Alice couldn’t believe it. She stared down at the check and watched as all the numbers blurred together while her eyes brimmed with hot tears. Her heart pounded in her chest, filled with love for her mother. From the very beginning her mother had been there for her … and now, she was here too.
Alice wiped her eyes and finally pulled together her thoughts. She looked over at Gabe and smiled, right before she kissed him square on the mouth in front of everyone. “This is enough money to rebuild the blacksmith’s and then have some to spare. We’ll be able to put in a garden and a vegetable patch and maybe we’ll even get a few chickens for the place. That way we’ll save money on buying eggs.”
Gabe chuckled, stunned by his wife’s innocence. “Alice, my dear, you’ve just inherited enough money to build a manor over on the hills, one so grand there would be more bedrooms than people and a washroom set aside just for the dog.”
Alice gasped. “We’re getting a dog?”
“If you want, but that’s not the point.

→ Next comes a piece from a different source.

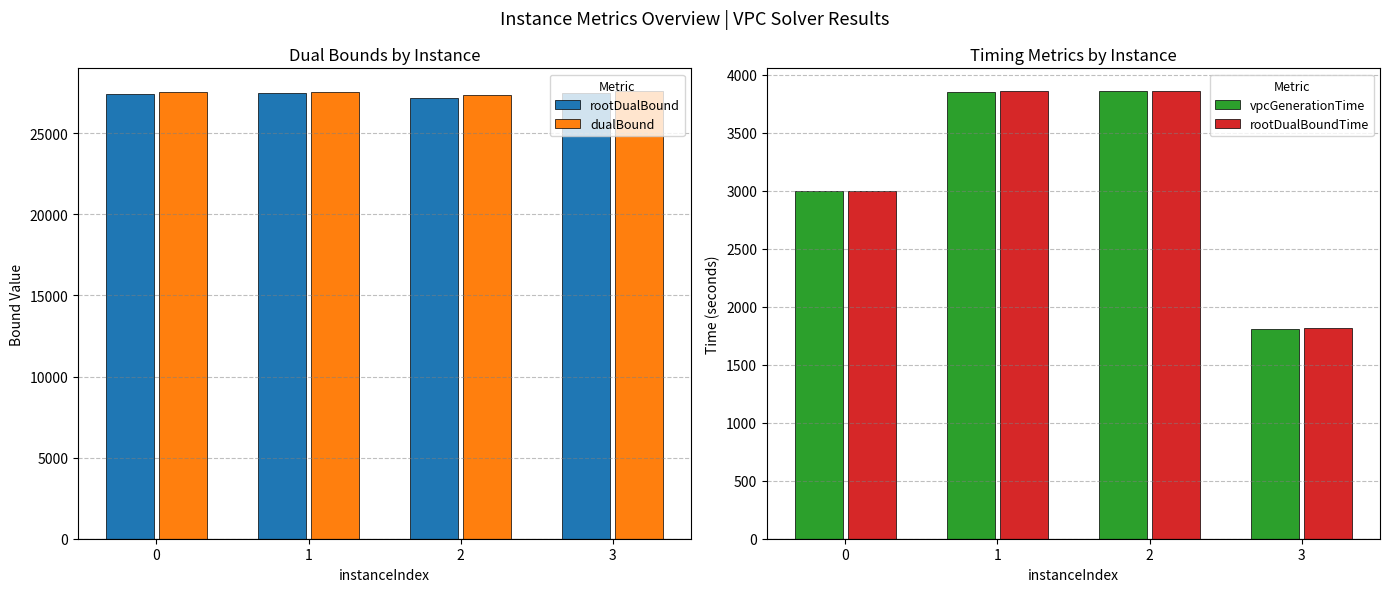

Read the dualBound value at 3.

27623.0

You can have anything your heart desires.”
Alice let her eyes trail slowly around the room.
Charlotte and Thomas were smiling over by the door, their eyes wide with surprise. Earl and Beth were there too, watching on with anticipation — though Junior had fallen asleep in Beth’s arms, softly snoring through his blocked nose while he dreamed of a life of happiness and laughter and babies and more animals running around the house than he could possibly muster.
Alice smiled to herself as she looked back up at the man she loved. The man with the messy mop of fair curls. Just like Junior, she’d spent her life dreaming of the very same thing.

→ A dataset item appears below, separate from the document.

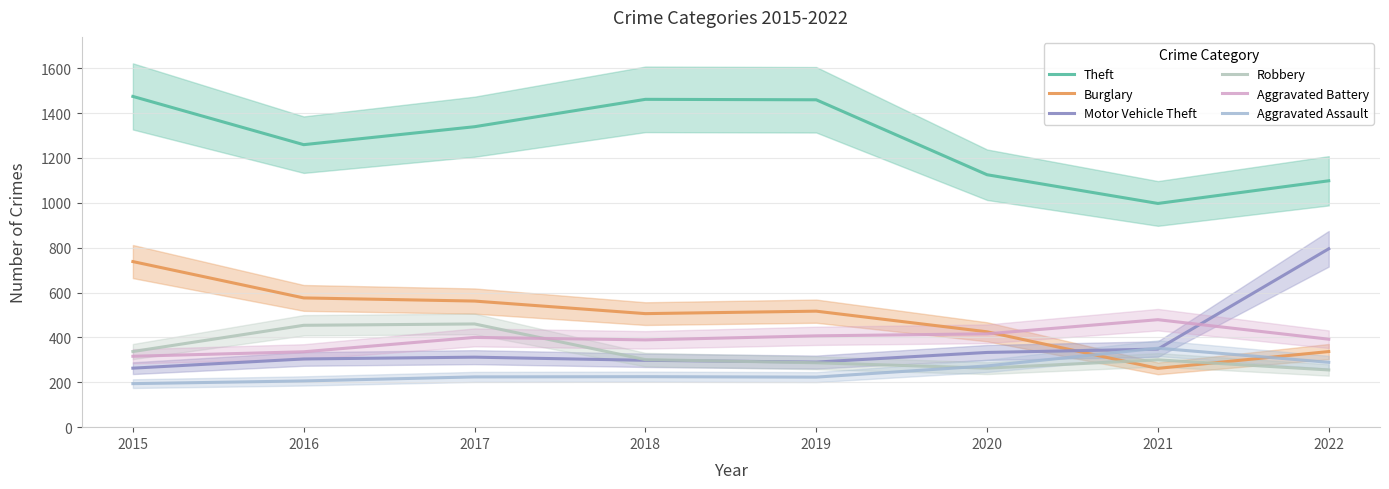

At which label does Burglary reach its peak?

2015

“I have all my heart desires right here in this room. I can’t think of anywhere else I’d rather live than in that lovely home you built for us with your own two hands. You’re a wonderful man, Gabe, and y
ou have a wonderful family that I’m honored to be a part of. I want to use the money to resurrect your business and perhaps we might even extend the barn by a room or two. We’ll need all the extra space once we start making those babies you talked about in your letter.”
Gabe bit his lip. He didn’t expect her to say that out loud.

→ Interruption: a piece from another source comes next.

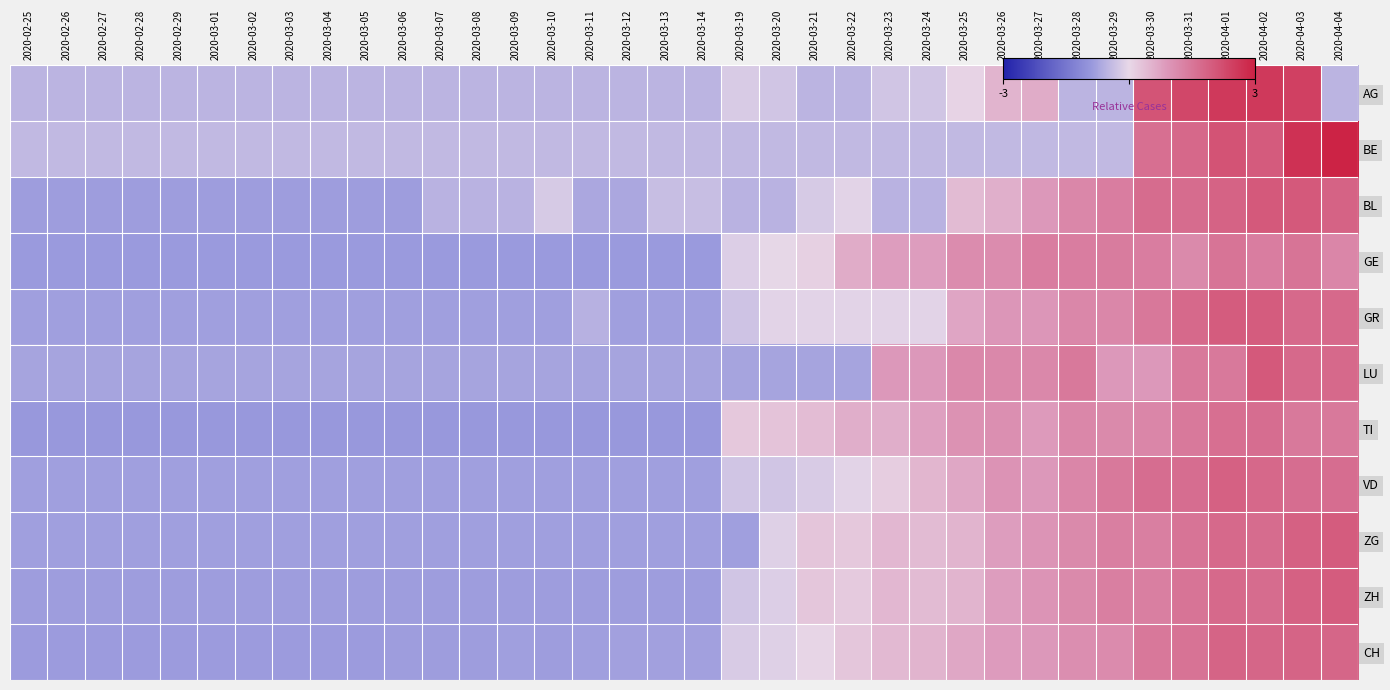

What is the total value across all series at 2020-03-08?

-8.1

Thomas burst out laughing. “Well, looks like someone was a forward thinker, but if I know anything about baby-making, it sure ain’t gunna happen standing around a crowded saloon.” He looked around with a smile on his face and shouted for all to hear. “I say we call it a night and let these two get on with their honeymoon.”
Gabe and Alice couldn’t have agreed more.
And that night they talked and kissed and made love into the wee hours of the morning until there were no secrets left between them and no promises left broken.
Trust had brought them together, and love would see them through to the end.
Chapter 27
Dear Diary,
There aren’t enough words in this world to express just how very happy I am living here in Conrad!
Life in a small country town is wonderful and I’m constantly surprised by the kindness and the generosity of strangers. Never before have I felt so very welcome.
Gabe and I have been married for just over a month now and the love we share seems to have doubled in that short time. It turns out my husband is not only a very handsome man — with a wonderful sense of humor too — but he’s also extremely considerate and understanding and patient and … oh, listen to me rambling on, my head’s all over the place … but I’ve heard that can happen to a woman in the family way.
Yes, that’s right. Gabe and I just found out that we are expecting our first child … a Christmas baby no less. We can’t think of a greater gift from God to help us celebrate the festive season.
My only wish is that my parents were still alive to share in this wonderful occasion also, but I know they are both watching down on me from Heaven with their angel wings spread wide.